Passage shown →
%%

Stigmatised
THE SOCIAL AS WELLAS LEGAL TRAUMA OF BEING GAY IN INDIA, A REPORT ON A NEWLY RE-CRIMINALISED COMMUNITY
The social as well as legal trauma of being gay in India. A report on a newly re-criminalised community.
The police came to the Global Day of Rage protest against the Supreme Court upholding Section 377 of the Indian Penal Code ( IPC), 1860, at Maheshwari Udyan, Mumbai, with lathis and vans, expecting slogans, shouting, anger, even violence. What they got instead was rainbows, flags, flamboyant hairstyles, face paint, Venetian masks, posters that read ‘ Pyar Ke Dushman Hai Hai’, a train dance through the garden, laughter, and gay-straight camaraderie. “What did they expect? It’s a gay protest!” laughed one bystander as bisexual hairstylist Sapna Bhavnani kicked off a dance to the accompaniment of drums. “Love”, “Peace”, the protesters shouted. It is the gay way.
On July 2, 2009, when the Delhi High Court struck down Section 377, which criminalises consensual gay sex alongside governing “non-consensual penile non-vaginal sex and that involving minors”, in response to a PIL by NGO Naz Foundation, gay rights activists called it historic. The petitioners had argued that Section 377 was in dissonance with the right to privacy, dignity, life and liberty, the right to sexual expression, sexual preferences, right of association/assembly and right to move freely. “If there is one tenet that can be said to be the underlying theme of the Constitution, it is that of ‘inclusiveness’,” the verdict read.

%%

Stored data →
%%

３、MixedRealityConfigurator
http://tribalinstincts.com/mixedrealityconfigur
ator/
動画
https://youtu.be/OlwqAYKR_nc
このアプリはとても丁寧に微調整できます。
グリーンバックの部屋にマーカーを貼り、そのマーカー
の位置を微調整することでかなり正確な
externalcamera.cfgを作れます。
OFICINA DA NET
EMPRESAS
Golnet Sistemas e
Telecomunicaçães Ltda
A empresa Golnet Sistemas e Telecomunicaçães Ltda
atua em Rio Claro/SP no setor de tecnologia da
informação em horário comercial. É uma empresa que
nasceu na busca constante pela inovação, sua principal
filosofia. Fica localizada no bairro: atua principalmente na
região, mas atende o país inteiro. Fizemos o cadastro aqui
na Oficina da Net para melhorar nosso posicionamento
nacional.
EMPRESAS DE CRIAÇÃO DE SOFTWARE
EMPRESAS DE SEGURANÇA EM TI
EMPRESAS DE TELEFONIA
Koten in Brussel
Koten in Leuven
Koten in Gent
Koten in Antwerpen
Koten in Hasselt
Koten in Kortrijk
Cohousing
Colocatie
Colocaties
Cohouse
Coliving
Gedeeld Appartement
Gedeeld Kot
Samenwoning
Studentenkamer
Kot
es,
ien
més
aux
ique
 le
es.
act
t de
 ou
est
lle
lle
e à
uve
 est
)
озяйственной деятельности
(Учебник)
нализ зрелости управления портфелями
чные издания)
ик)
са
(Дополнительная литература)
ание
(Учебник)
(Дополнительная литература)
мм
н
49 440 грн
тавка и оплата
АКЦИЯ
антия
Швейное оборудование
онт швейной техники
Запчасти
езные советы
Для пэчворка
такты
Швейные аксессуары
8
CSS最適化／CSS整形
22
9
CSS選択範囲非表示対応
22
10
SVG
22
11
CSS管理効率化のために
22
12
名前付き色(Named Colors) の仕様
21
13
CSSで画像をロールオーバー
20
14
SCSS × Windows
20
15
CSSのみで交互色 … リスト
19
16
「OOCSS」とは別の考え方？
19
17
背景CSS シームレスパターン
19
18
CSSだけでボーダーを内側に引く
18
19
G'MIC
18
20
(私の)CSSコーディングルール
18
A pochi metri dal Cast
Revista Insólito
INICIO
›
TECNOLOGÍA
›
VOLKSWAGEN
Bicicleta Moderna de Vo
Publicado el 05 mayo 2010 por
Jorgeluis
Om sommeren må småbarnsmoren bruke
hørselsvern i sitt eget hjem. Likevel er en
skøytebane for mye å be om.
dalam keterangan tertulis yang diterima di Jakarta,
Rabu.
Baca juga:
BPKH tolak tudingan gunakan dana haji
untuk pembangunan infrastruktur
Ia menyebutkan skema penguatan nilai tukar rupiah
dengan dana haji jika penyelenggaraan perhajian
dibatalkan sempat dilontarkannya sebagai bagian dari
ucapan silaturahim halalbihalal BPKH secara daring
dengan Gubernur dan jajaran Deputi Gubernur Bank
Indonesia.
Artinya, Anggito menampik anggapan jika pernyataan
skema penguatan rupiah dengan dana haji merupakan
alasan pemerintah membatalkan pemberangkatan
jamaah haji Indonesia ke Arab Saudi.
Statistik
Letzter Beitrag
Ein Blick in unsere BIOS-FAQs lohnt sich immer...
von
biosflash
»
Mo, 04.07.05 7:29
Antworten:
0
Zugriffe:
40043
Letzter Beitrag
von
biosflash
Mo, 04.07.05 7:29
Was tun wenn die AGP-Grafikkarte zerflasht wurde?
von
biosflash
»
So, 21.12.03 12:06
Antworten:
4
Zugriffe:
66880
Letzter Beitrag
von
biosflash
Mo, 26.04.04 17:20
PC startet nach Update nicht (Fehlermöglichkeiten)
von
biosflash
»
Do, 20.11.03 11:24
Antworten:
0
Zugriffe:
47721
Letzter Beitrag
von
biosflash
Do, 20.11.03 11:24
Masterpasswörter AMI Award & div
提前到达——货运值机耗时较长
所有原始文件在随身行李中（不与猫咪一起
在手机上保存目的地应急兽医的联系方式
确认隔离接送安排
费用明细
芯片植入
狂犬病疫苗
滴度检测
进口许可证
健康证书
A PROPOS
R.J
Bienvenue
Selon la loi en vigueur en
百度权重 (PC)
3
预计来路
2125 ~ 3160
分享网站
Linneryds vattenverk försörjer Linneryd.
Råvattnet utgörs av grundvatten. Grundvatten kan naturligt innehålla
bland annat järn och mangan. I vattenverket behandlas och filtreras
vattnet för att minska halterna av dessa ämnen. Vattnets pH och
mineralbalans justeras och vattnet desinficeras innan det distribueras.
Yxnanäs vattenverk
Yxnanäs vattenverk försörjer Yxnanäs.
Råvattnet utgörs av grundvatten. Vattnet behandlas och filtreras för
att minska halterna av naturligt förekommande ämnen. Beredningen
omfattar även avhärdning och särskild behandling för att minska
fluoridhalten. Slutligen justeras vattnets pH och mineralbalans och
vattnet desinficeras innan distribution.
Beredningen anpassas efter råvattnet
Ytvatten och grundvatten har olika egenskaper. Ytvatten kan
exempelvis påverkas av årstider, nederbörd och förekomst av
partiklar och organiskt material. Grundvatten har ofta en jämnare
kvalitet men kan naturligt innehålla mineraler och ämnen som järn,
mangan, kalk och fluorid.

%%

Questions on the material →
1) In the report on gay life in India, which NGO filed the PIL that led the Delhi High Court to strike down Section 377?
2) Resume the report on the legal and social trauma of being gay in India, picking up after its last sentence.

Expected responses →
1) Naz Foundation

2)
While the State chose not to appeal, the Delhi Commission for Protection of Child Rights, the All India Muslim Personal Law Board and the Apostolic Churches Alliance opposed the judgment. A bench of Justices G.S. Singhvi and S.J. Mukhopadaya set aside the high court’s verdict on December 11, calling gay sex “unnatural” and saying its prevalence occurred in a “minuscule minority”. While official surveys of the LGBT (lesbian, gay, bisexual, transgender) community in India do not exist, trustees of gay rights organisations say even a fraction of official US figures (8 million adults, according to the American Civil Liberties Union) is
substantial in Indian terms.
In the intervening years between the high court and Supreme Court verdicts, the closeted have had a taste of freedom. And there is no going back. The joie de vivre on view at the Mumbai protest is an indicator of the social acceptability the community has garnered and how much the law lags behind. The protest venue, Maheshwari Udyan, was the secret meeting spot of gay lovers back in the 1980s, one of the LGBT ‘safe zones’: Paradise Cinema, Mahim; Azad Maidan, Kaanda Batata Market, Turbhe; Chowpatty beach; Santacruz and Dadar railway stations; Liberty Garden, Malad and the Gateway of India.
Nitin Karani is 43 and has been in a relationship with Thomas Joseph, 30, since 2009. Karani, a banker, has been a trustee with Humsafar Trust, while Joseph is a business analyst. Karani is one of the pioneers of the gay comingout wave of the 1980s. He recalls those years as years of guilt and shame. In 1990, an issue of Debonair announced the launch of Bombay Dost by Ashok Row Kavi. The magazine for gay people, he said, changed his life. “Until then, you didn’t know that other people were like you,” he says. Karani came out to his parents at the age of 25. For those a generation ahead, being gay has meant being sensible about it. Karani’s partner, Joseph, a Catholic from Kerala, knew that he would not be accepted by his family, and set out to achieve emotional and financial independence. “When my priest suggested I watch straight porn to ‘reorient’ myself, I knew I had to make a choice. I eventually left my faith.” Today the pronouncements of Pope Francis come as a breath of fresh air to the LGBT community.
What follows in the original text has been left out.